The query produces a time series showing the distribution of both metrics using three different percentile thresholds, allowing for comprehensive performance analysis. When percentiles are not explicitly specified, the percentile() function automatically calculates three default percentiles (50th, 75th, and 95th).

This query is useful for comparing typical (median) performance between two metrics, identifying performance variations using the 75th percentile and monitoring extreme outliers with the 99th percentile

Sample output from the incoming example data:

_bucketr1_50r1_75r1_99r2_50r2_75r2_99
1.68682E+12120.80792246242098143.93947040702542143.93947040702542149.4847016559383163.94784285493662163.94784285493662
1.68682E+12143.93947040702542155.16205054702775155.16205054702775160.9814359681496176.22889949490784176.22889949490784
1.68682E+12123.13088804780689123.13088804780689123.13088804780689143.93947040702542143.93947040702542143.93947040702542

Note that the different buckets contain six different percentile values, three for each metric. The 99th percentile captures the extreme values in the data, making it useful for identifying outliers and performance anomalies.

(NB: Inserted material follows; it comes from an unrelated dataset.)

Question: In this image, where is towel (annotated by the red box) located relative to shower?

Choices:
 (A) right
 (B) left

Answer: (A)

Showing Default Percentiles of Two Metrics

Determine a Score Based on Field Value

Query
logscale
percentile(filesize, percentiles=[40,80],as=score)
| symbol := if(filesize > score_80, then=":+1:", else=if(filesize > score_40, then="so-so", else=":-1:"))
Introduction

When summarizing and displaying data, it may be necessary to derive a score or validity based on a test value. This can be achieved using if() by creating the score value if the underlying field is over a threshold value.

Step-by-Step
  1. Starting with the source repository events.

  2. logscale
    percentile(filesize, percentiles=[40,80],as=score)

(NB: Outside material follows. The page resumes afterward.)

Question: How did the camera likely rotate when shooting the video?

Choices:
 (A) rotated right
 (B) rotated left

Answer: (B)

    Calculates the percentile() for the filesize field and determines what filesize that is above 40% of the overall event set, and 80% of the overall event set.

  3. logscale
    | symbol := if(filesize > score_80, then=":+1:", else=if(filesize > score_40, then="so-so", else=":-1:"))

    Compares whether the filesize is greater than 80% of the events, setting symbol to :+1:. Because if() functions can be embedded, the else parameter is another if() statement that sets symbol to so-so if the size is greater than 40%, or :+1: otherwise.

  4. Event Result set.

Summary and Results

Using if() is the best way to make conditional choices about values. The function has the benefit of being able to be embedded into other statements, unlike case.

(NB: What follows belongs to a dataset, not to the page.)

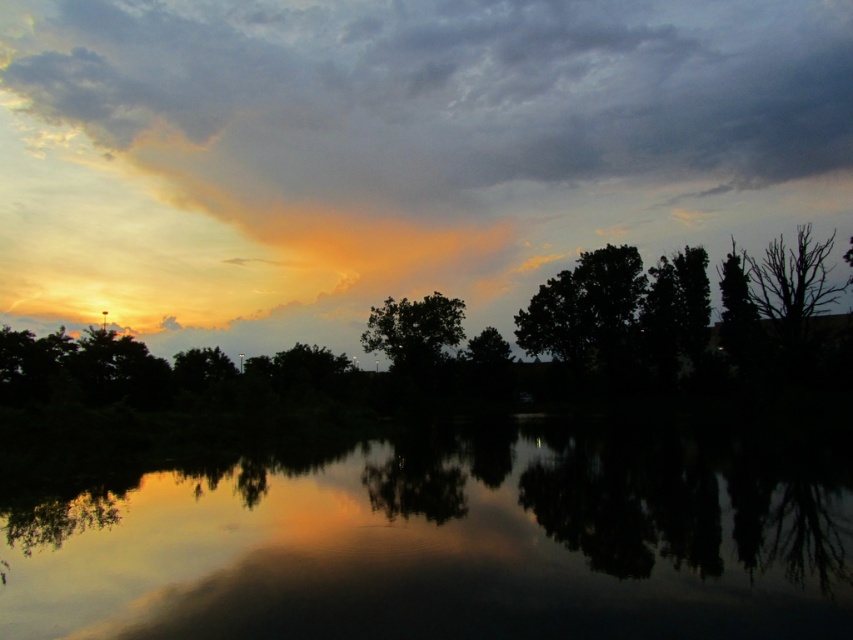
You are a photographer trying to capture the sunset reflection on the water. You have a camera with a standard lens that can focus on objects up to 10 meters away. The green leafy tree at center is blocking your view of the water. Can you still take a clear photo of the reflective dark water at center without moving the tree?

The reflective dark water at center is not as tall as the green leafy tree at center, meaning the water is shorter in height. Since the tree is blocking the view, but the water is closer to you than the tree, you can still focus on the reflective dark water at center as long as it is within the 10 meters focus range of your camera lens.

Show Percentiles Across Multiple Buckets

Query
logscale
bucket(span=60sec, function=percentile(field=responsetime, percentiles=[50, 75, 99, 99.9]))
Introduction

Show response time percentiles over time. Calculate percentiles per minute by bucketing into 1 minute intervals:

Step-by-Step
  1. Starting with the source repository events.

  2. logscale
    bucket(span=60sec, function=percentile(field=responsetime, percentiles=[50, 75, 99, 99.9]))

    Using a 60 second timespan for each bucket, displays the percentile() for the responsetime field.

  3. Event Result set.

Summary and Results

The percentile() quantifies values by determining whether the value is larger than a percentage of the overall values. The output provides a powerful view of the relative significance of a value. Combined in this example with bucket(), the query will generate buckets of data showing the comparative response time for every 60 seconds.